* Given request
Pick up the passage on Marshal Brune's approach to Avignon after its final sentence and continue it.

* Passage provided
**********

Avignon was entirely in the power of these five men, whose brutal
conduct the civil and military authorities would not or could not
repress, when word came that Marshal Brune, who was at Luc in command
of six thousand troops, had been summoned to Paris to give an account
of his conduct to the new Government.

The marshal, knowing the state of intense excitement which prevailed
in the South, and foreseeing the perils likely to meet him on the
road, asked permission to travel by water, but met with an official
refusal, and the Duc de Riviere, governor of Marseilles, furnished
him with a safe-conduct.  The cut-throats bellowed with joy when they
learned that a Republican of '89, who had risen to the rank of
marshal under the Usurper, was about to pass through Avignon.  At the
same time sinister reports began to run from mouth to mouth, the
harbingers of death.  Once more the infamous slander which a hundred
times had been proved to be false, raised its voice with dogged
persistence, asserting that Brune, who did not arrive at Paris until
the 5th of September, 1792, had on the 2nd, when still at Lyons,
carried the head of the Princesse de Lamballe impaled on a pike.
Soon the news came that the marshal had just escaped assassination at
Aix, indeed he owed his safety to the fleetness of his horses.
Pointu, Forges, and Roquefort swore that they would manage things
better at Avignon.

By the route which the marshal had chosen there were only two ways
open by which he could reach Lyons: he must either pass through
Avignon, or avoid it by taking a cross-road, which branched off the
Pointet highway, two leagues outside the town.  The assassins thought
he would take the latter course, and on the 2nd of August, the day on
which the marshal was expected, Pointu, Magnan, and Naudaud, with
four of their creatures, took a carriage at six o'clock in the
morning, and, setting out from the Rhone bridge, hid themselves by
the side of the high road to Pointet.

**********

* Stored records
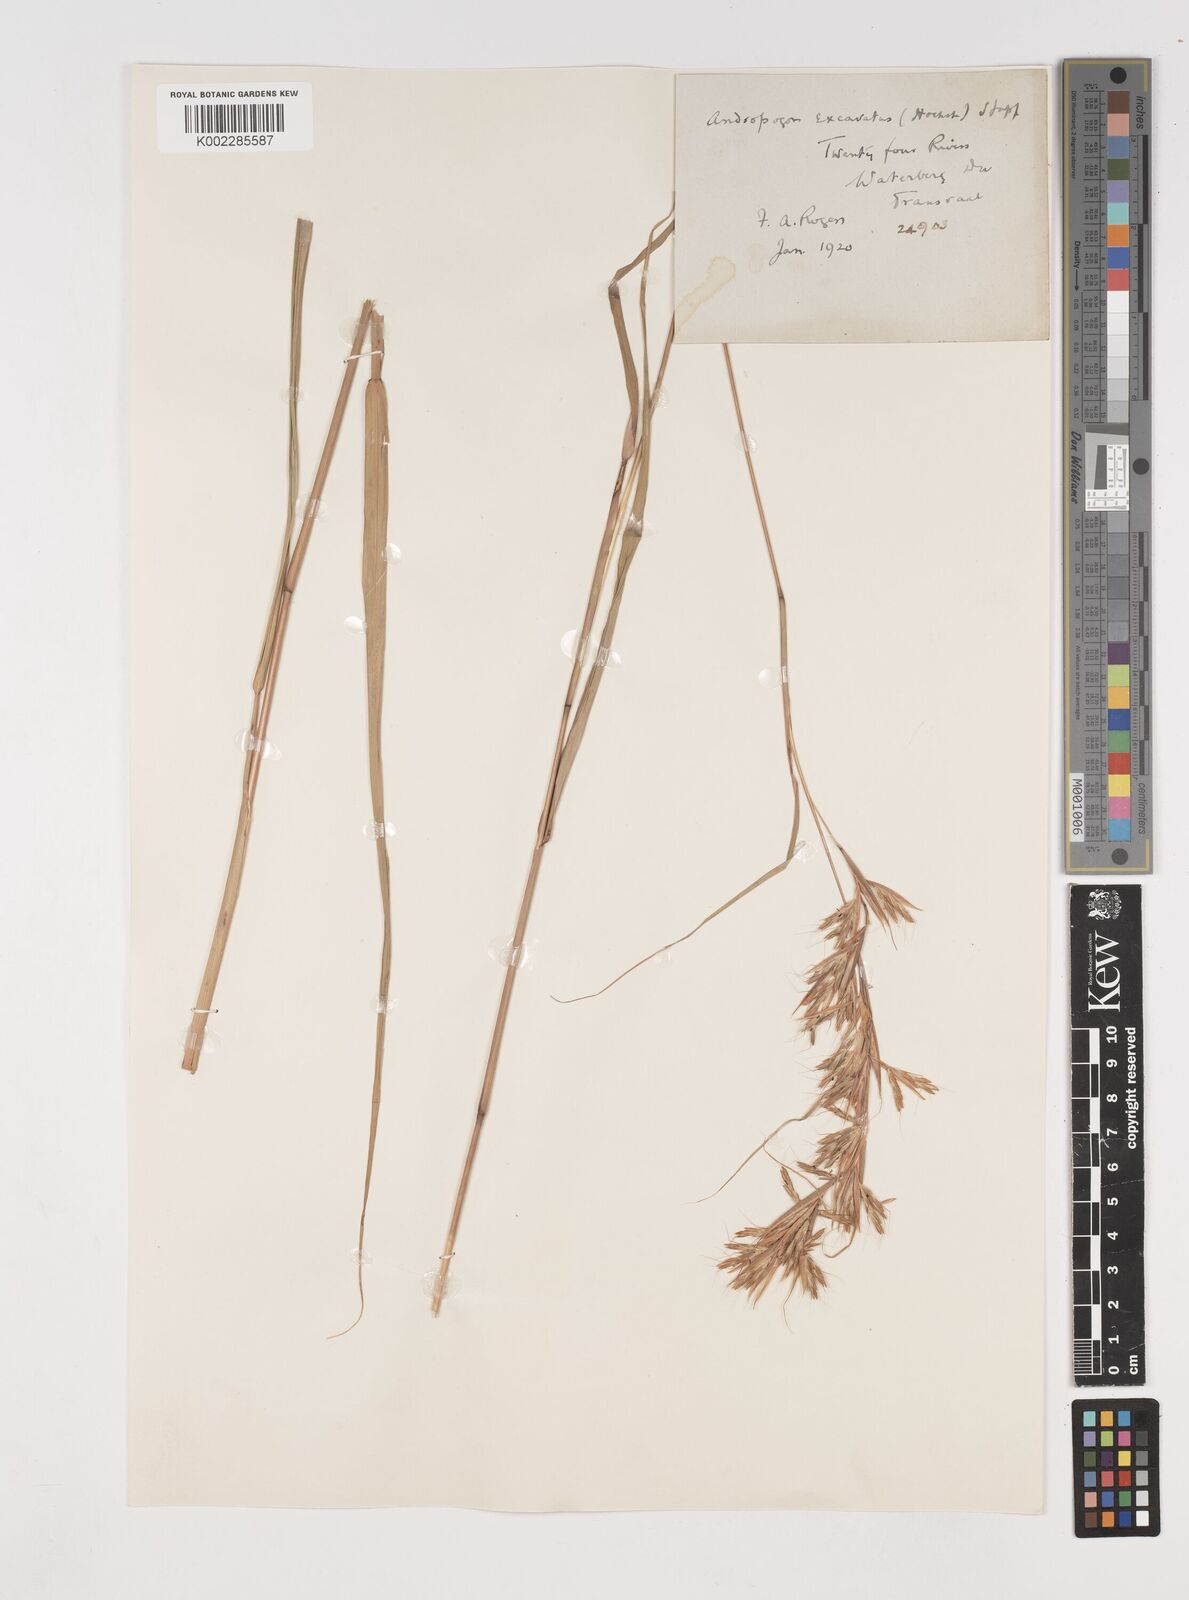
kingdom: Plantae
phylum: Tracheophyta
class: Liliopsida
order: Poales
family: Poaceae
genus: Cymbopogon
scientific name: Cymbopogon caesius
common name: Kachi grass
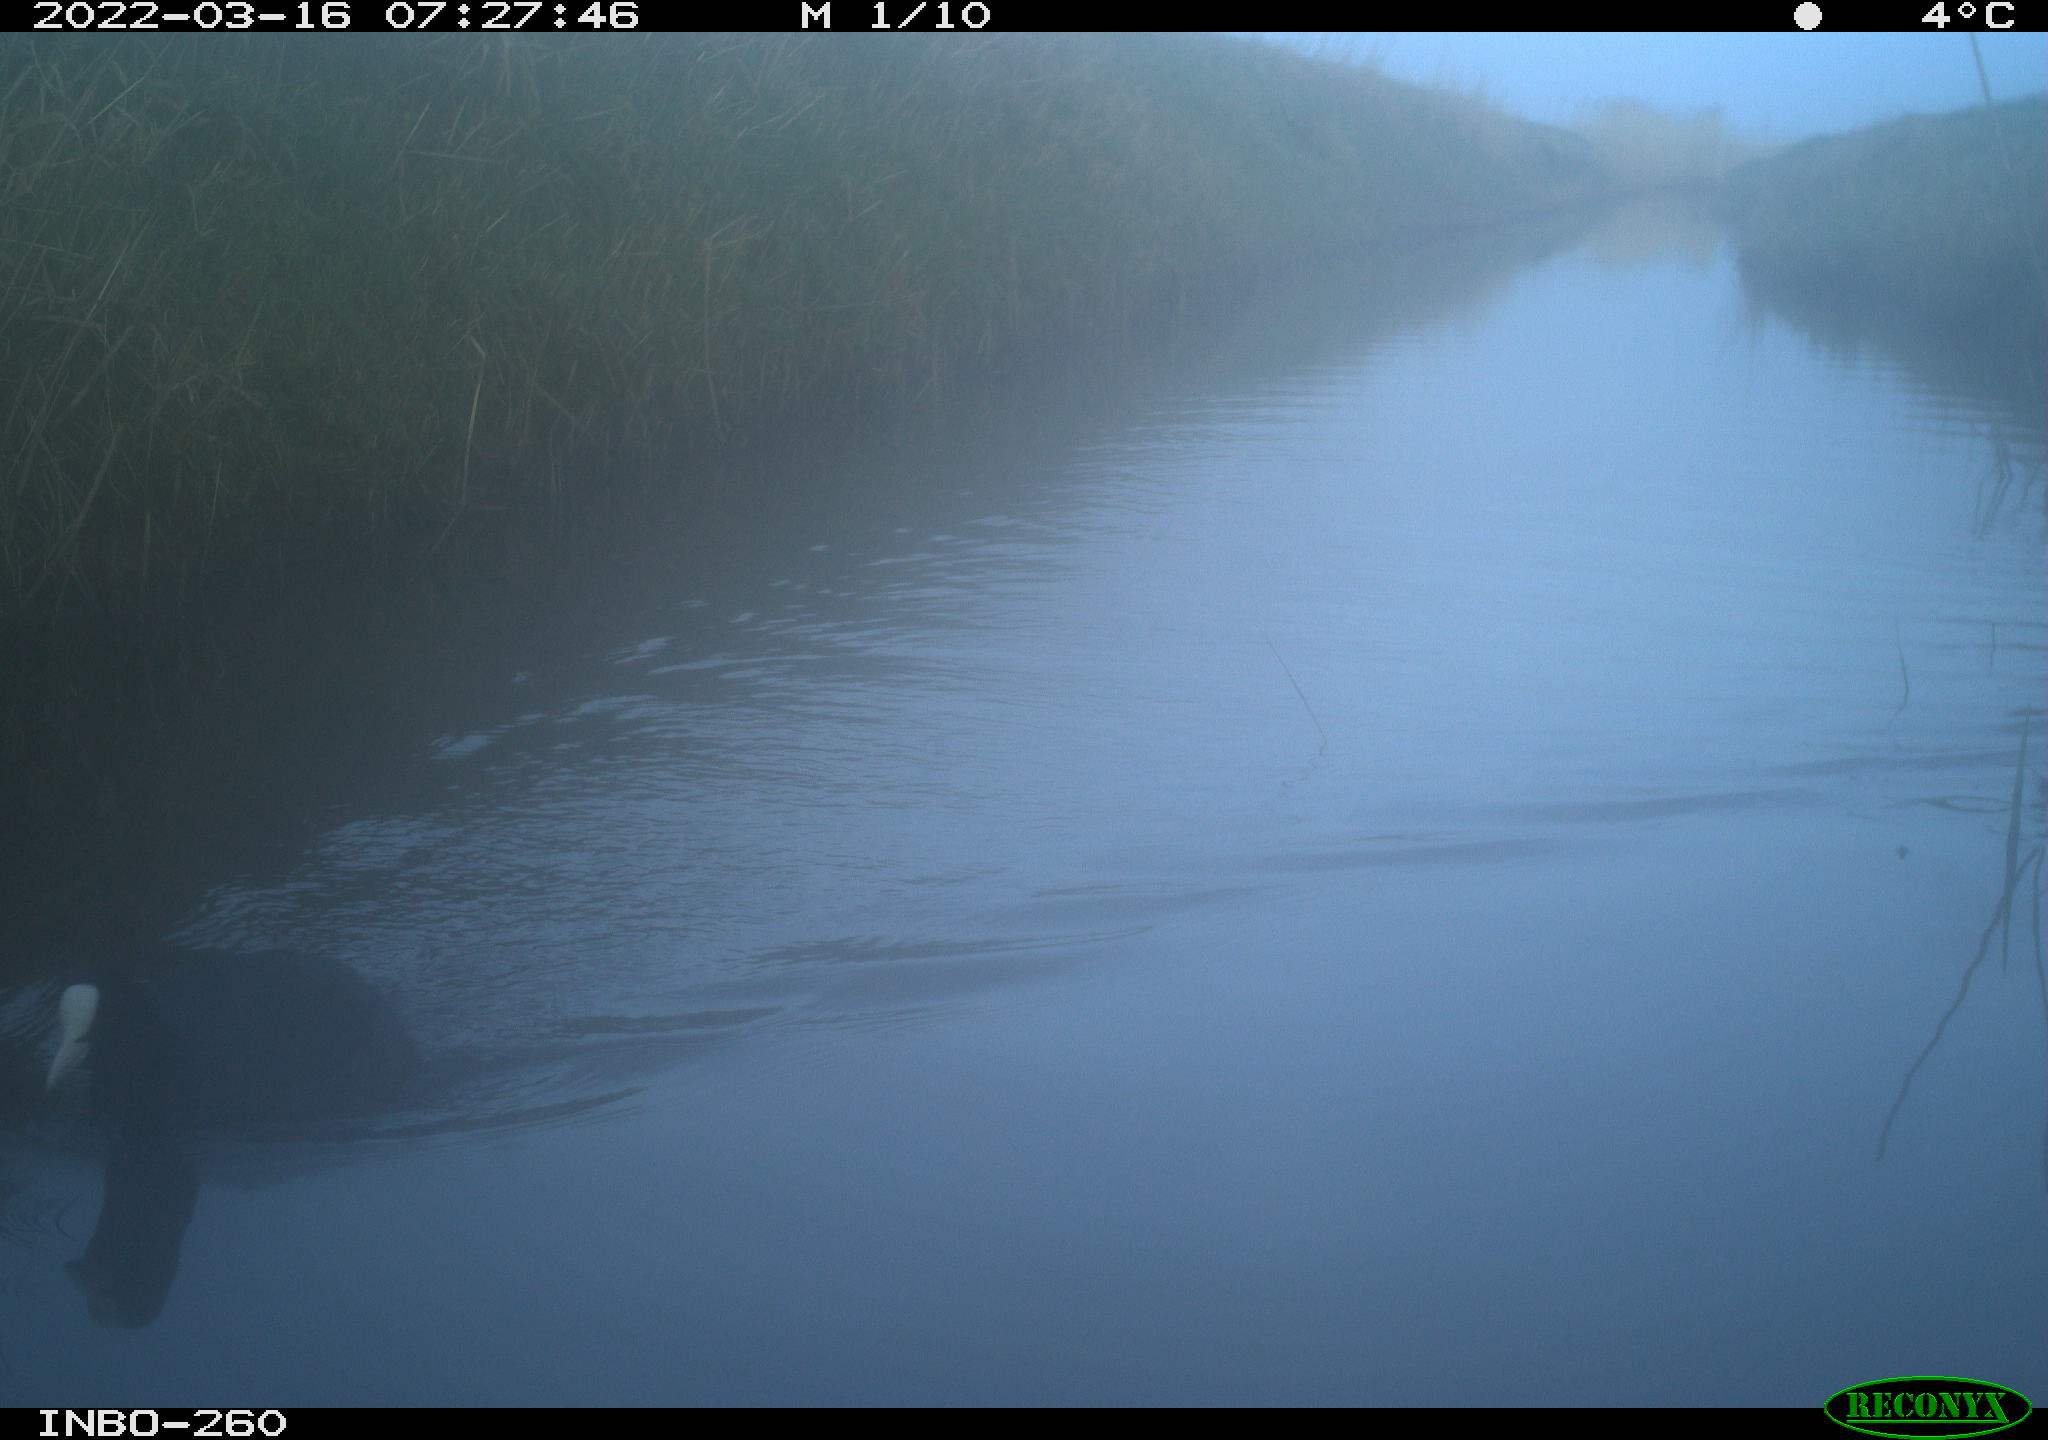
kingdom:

**********

* Output below
When the marshal reached the point where the road divided, having
been warned of the hostile feelings so rife in Avignon, he decided to
take the cross-road upon which Pointu and his men were awaiting him;
but the postillion obstinately refused to drive in this direction,
saying that he always changed horses at Avignon, and not at Pointet.
One of the marshal's aides-de-camp tried, pistol in hand, to force
him to obey; but the marshal would permit no violence to be offered
him, and gave him orders to go on to Avignon.

The marshal reached the town at nine o'clock in the morning, and
alighted at the Hotel du Palais Royal, which was also the post-house.
While fresh horses were being put to and the passports and safe-
conduct examined at the Loulle gate, the marshal entered the hotel to
take a plate of soup.  In less than five minutes a crowd gathered
round the door, and M. Moulin the proprietor noticing the sinister
and threatening expression many of the faces bore, went to the
marshal's room and urged him to leave instantly without waiting for
his papers, pledging his word that he would send a man on horseback
after him, who would overtake him two or three leagues beyond the
town, and bring him his own safe-conduct and the passports of his
aides-de-camp.  The marshal came downstairs, and finding the horses
ready, got into the carriage, on which loud murmurs arose from the
populace, amongst which could be distinguished the terrible word
'zaou!'  that excited cry of the Provencal, which according to the
tone in which it is uttered expresses every shade of threat, and
which means at once in a single syllable, "Bite, rend, kill,
murder!"

The marshal set out at a gallop, and passed the town gates
unmolested, except by the howlings of the populace, who, however,
made no attempt to stop him.  He thought he had left all his enemies
behind, but when he reached the Rhone bridge he found a group of men
armed with muskets waiting there, led by Farges and Roquefort.  They
all raised their guns and took aim at the marshal, who thereupon
ordered the postillion to drive back.  The order was obeyed, but when
the carriage had gone about fifty yards it was met by the crowd from
the "Palais Royal," which had followed it, so the postillion stopped.
In a moment the traces were cut, whereupon the marshal, opening the
door, alighted, followed by his valet, and passing on foot through
the Loulle gate, followed by a second carriage in which were his
aides-de-camp, he regained the "Palais Royal," the doors of which
were opened to him and his suite, and immediately secured against all
others.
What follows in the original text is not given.